On Opening Day in 1907, the New York Giants faced off against the Phillies at New York City’s Polo Grounds after a heavy snowstorm. When the Giants fell behind, disgruntled fans began flinging snowballs onto the field, forcing the umpire to call a forfeit in the Phillies’ favor.
On the first day of the 1910 season,William Howard Taft became the first president to throw the ceremonial first pitch. Since then, every president besides Jimmy Carter and Donald Trump has thrown at least one ceremonial first ball for Opening Day, the All-Star Game or the World Series while in office.
Harry Truman was the only president to throw out left-handed and right-handed first pitches on Opening Day. He showcased his ambidextrous talents on April 18, 1950.

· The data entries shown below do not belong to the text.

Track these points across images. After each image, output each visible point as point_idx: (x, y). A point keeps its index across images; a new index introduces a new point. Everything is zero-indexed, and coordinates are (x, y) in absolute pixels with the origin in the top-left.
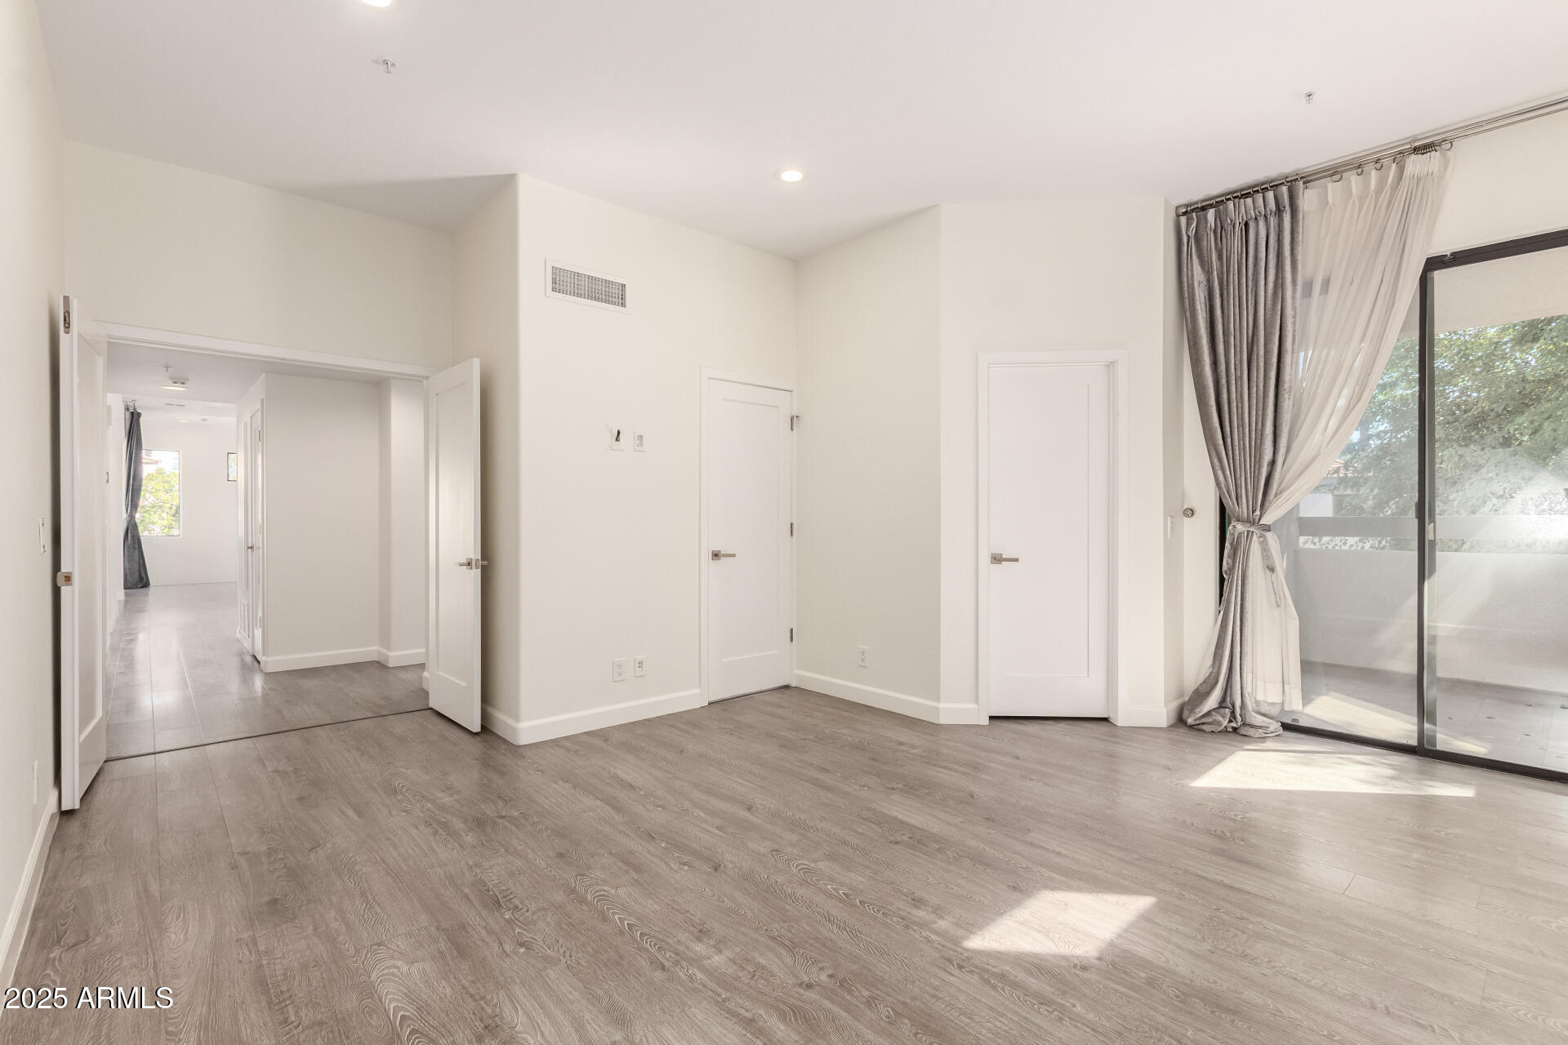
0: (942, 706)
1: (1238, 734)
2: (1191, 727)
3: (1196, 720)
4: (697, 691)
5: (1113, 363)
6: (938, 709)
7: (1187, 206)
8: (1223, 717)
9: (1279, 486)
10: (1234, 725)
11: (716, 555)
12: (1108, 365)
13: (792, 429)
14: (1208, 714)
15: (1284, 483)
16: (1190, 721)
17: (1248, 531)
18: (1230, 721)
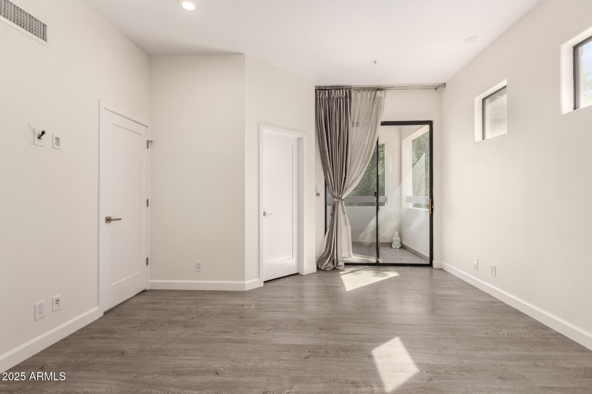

There has only been one no-hitter in Opening Day history. Cleveland pitcher Bob Feller, then just 21 years old, threw it against the Chicago White Sox at Comiskey Park on April 16, 1940.
Jackie Robinson broke the color barrier on Opening Day in 1947, becoming the first African American to play for a Major League team. The 28-year-old made his debut at Ebbets Field, playing first base for the Brooklyn Dodgers.
Hank Aaron of the Atlanta Braves hit his 714th home run on Opening Day in 1974, tying Babe Ruth for most career homers. He beat Ruth’s record later that week and reached 755 by the end of this career. Aaron’s record was not eclipsed until Barry Bonds hit his 756th home run in 2007.
On Opening Day in 1974, several naked fans rushed onto the field at Chicago’s Comiskey Park, disrupting the game and inciting violence in the stands.
Hall of Famer Tom Seaver has started the most Opening Day games in history—11 for the Mets, three for the Reds and two for the White Sox.
The longest game in Opening Day history took place at Progressive Field on April 5, 2012. The Cleveland Indians squandered a 4-1 lead to the Toronto Blue Jays, who went on to defeat Cleveland 7-4 in 16 innings.